Sabe-se que todo o sul da Europa enfrentou severa seca no verão de 2022. Ela atingiu mesmo a parte central do continente. Os incêndios foram ingentes na Península Ibérica, deixando terras arrasadas. Mesmo na Galícia, nacionalidade da Espanha bastante chuvosa, houve incêndios devastadores. Desde 2021, o território galego vem acumulando acentuado déficit hídrico. Espera-se chuva no outono, mas não há garantia de que ela ocorra no volume desejado. Visitei a Galícia em novembro de 2019 e enfrentei chuvas. Agora, estima-se que é preciso chover 700 litros de água por metro quadrado no outono. Pelas previsões, espera-se uma precipitação pluviométrica menos volumosa. A seca pode se tornar crônica, se é que já não se tornou, ou pode chover muito mais do que o esperado. O clima não pode ser controlado por painéis computadorizados, ainda mais com as imprevisibilidades causadas pelo aquecimento global.

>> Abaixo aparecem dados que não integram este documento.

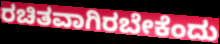
ರಚಿತವಾಗಿರಬೇಕೆಂದು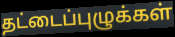
தட்டைப்புழுக்கள்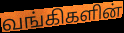
வங்கிகளின்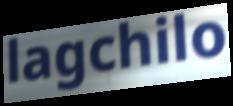
lagchilo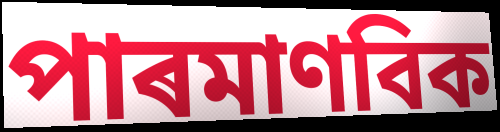
পাৰমাণবিক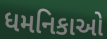
ધમનિકાઓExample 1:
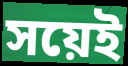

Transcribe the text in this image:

সয়েই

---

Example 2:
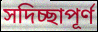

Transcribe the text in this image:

সদিচ্ছাপূর্ণ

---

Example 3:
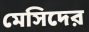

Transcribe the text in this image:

মেসিদের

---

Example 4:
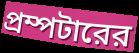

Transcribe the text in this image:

প্রম্পটারের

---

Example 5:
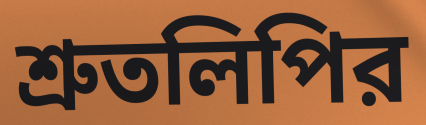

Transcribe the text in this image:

শ্রুতলিপিরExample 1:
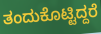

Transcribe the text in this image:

ತಂದುಕೊಟ್ಟಿದ್ದರೆ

É exatamente dos excessos que população, empresários e governos têm reclamado. Ou chove de menos ou chove demais. Na Europa e na China, choveu de menos no verão. No Paquistão, choveu demais. É descabido pensar que o clima está naturalmente descontrolado. Entendo que a seca da Península Ibérica não depende só da escassez de chuva. De fato, medidas que reduzam a emissão de gases do efeito-estufa são urgentes. Mas a redução, a estabilização e a reversão das mudanças climática serão processos de longo prazo. Tudo indica que elas vão se acentuar, pois as emissões de gases estão aumentando. Assim, restam-nos, no médio e no curto prazos, providências aqui na superfície da Terra.

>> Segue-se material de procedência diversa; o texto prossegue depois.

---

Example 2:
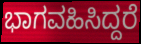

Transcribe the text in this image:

ಭಾಗವಹಿಸಿದ್ದರೆ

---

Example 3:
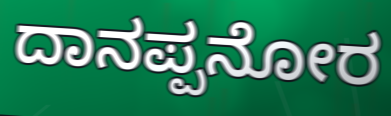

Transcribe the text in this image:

ದಾನಪ್ಪನೋರ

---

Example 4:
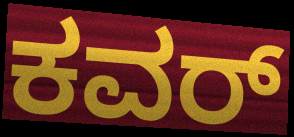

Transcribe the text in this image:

ಕವರ್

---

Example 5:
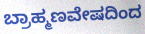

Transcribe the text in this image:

ಬ್ರಾಹ್ಮಣವೇಷದಿಂದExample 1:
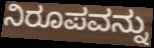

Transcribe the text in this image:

ನಿರೂಪವನ್ನು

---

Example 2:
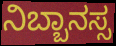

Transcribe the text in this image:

ನಿಬ್ಬಾನಸ್ಸ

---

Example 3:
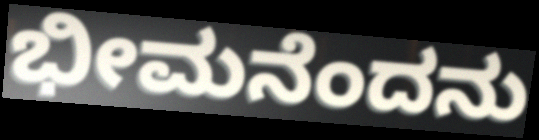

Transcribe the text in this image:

ಭೀಮನೆಂದನು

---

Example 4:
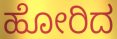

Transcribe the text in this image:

ಹೋರಿದ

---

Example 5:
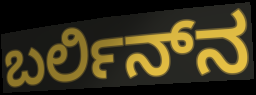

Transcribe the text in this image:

ಬರ್ಲಿನ್‍ನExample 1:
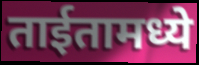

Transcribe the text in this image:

ताईतामध्ये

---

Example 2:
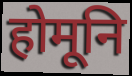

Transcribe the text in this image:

É preciso promover o reflorestamento de pontos críticos, sobretudo em pontos de recarga, nascentes, margens de rios e encostas íngremes. Há planos nesse sentido na Galícia, mas eles não saem do papel. As cidades precisam passar por mudanças profundas para enfrentar secas e enchentes. Algo pode ser feito nas cidades da Europa e do Brasil. Mas nem sempre é possível reduzir o efeito das enchentes nas cidades. A enchente de agosto no Paquistão mostrou os limites das mudanças na superfície da Terra, pois grandes áreas ficaram submersas com as chuvas de monção de agosto. Tanto o campo quanto as cidades ficaram embaixo d’água.

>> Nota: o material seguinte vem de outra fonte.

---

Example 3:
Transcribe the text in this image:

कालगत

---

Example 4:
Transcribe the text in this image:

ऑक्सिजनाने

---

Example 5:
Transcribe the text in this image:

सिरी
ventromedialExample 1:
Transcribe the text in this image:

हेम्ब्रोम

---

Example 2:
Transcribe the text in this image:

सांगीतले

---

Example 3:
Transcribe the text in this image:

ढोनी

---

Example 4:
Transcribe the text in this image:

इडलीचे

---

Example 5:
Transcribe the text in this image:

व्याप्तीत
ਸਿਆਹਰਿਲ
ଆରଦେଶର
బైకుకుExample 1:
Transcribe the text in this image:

Esperam-se chuvas para o Centro Oeste e o Sudeste do Brasil, onde a seca mostra-se muito prolongada. As chuvas do verão de 2022 foram particularmente inclementes com Petrópolis, Angra dos Reis, sul da Bahia e Recife. Não se pode esperar que as próximas precipitações pluviométricas ocorram na medida exata das necessidades. Ou elas caem em excesso ou de modo escasso. E as cidades atingidas não passaram por mudanças para enfrentar minimamente as tempestades. Governantes visitaram as cidades atingidas, fizeram discursos e anunciaram liberação de recursos, mas nada de estrutural começou a ser feito. Tanto os danos causados pelas abundantes chuvas quanto pelas secas destruidoras estão se consolidando de forma estrutural. No céu, as mudanças climáticas se aceleram, apesar de todos os discursos e das conferências internacionais. Na Terra, as mudanças necessárias para enfrentar os novos tempos têm sido tímidas ou simplesmente não ocorrem.
Enfim, como os governos lidarão com essas mudanças cumulativas que tendem a se agravar nos próximos anos?